>>>>

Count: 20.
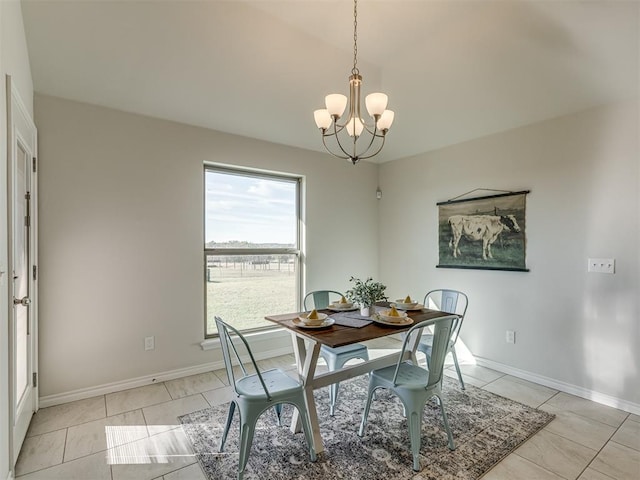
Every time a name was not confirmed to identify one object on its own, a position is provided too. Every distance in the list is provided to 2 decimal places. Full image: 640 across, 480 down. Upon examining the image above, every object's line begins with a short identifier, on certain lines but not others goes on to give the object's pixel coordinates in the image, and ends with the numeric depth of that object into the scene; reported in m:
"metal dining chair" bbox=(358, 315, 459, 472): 2.01
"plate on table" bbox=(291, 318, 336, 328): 2.27
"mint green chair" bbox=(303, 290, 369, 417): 2.67
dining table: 2.11
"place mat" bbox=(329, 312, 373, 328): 2.37
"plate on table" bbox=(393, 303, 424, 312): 2.84
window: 3.65
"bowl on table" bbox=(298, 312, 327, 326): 2.27
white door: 1.86
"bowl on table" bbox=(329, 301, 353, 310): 2.84
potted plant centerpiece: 2.57
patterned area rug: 1.97
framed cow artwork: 3.37
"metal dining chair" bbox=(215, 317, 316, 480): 1.89
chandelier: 2.14
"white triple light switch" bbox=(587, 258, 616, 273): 2.76
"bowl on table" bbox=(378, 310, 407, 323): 2.34
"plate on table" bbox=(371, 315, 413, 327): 2.32
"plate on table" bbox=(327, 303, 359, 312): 2.82
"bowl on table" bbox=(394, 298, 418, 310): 2.85
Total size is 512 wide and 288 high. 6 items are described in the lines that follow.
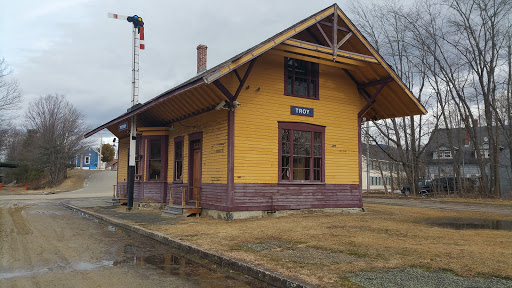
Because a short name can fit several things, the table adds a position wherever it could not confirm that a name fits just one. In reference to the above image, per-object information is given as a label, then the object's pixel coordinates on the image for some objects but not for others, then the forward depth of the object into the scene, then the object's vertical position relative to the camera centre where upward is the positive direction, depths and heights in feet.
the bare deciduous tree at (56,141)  154.61 +12.60
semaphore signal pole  53.26 +13.10
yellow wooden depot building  42.52 +6.04
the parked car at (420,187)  107.63 -3.88
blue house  277.85 +9.25
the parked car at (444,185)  96.90 -3.14
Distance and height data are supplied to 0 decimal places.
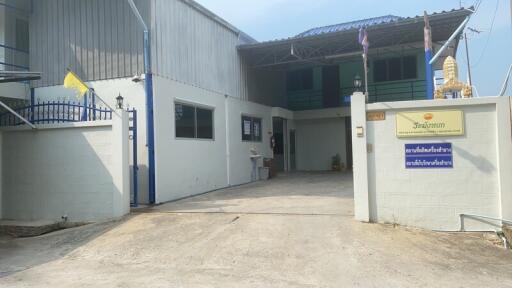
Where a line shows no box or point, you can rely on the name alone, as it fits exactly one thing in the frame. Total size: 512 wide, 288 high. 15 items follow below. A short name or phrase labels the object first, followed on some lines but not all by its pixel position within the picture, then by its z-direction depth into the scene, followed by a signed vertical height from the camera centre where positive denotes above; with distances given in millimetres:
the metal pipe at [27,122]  11086 +962
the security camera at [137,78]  12156 +2143
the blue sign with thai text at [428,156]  8758 -91
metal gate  11641 -155
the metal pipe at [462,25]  13958 +3962
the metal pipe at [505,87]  9867 +1367
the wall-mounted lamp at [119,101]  11578 +1510
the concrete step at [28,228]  10516 -1573
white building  12414 +2900
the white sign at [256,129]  19203 +1107
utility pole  26992 +6231
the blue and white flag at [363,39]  10407 +2675
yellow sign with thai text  8727 +536
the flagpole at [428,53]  11023 +2426
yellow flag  10781 +1814
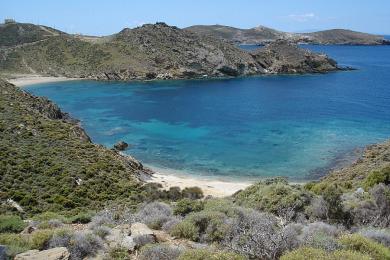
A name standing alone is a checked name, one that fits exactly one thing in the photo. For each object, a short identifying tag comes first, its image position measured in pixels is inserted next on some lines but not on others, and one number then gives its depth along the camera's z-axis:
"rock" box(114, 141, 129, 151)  52.38
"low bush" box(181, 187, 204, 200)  32.81
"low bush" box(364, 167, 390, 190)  24.34
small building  182.74
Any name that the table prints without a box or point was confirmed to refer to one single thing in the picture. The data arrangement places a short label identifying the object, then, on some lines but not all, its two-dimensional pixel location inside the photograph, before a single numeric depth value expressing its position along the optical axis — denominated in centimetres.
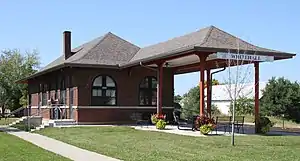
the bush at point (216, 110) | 4659
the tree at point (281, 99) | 3750
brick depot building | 2617
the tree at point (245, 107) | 3907
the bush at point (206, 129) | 1841
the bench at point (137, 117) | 2738
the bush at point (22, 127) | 2573
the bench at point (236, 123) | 2045
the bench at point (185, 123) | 2045
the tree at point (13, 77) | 5716
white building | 5261
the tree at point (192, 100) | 4231
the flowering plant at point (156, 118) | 2280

<<<<

● **What you have to do**
Look through the data and gather every line with the string "high" in it.

● **The completed task**
Total size is 512 wide and 288 high. 6 items are described in the lines that follow.
Where a line shows no box or point, you can rely on the name alone, as it fits exactly one thing in the frame. Total size: 512 wide, 288 high. 15 items follow below. A short name or phrase labels the object first, followed on some lines but not all by its pixel position within the picture, then by its z-direction depth into the scene, followed by a signed vertical height from the camera centre where positive denotes above; with distances given in millimetres:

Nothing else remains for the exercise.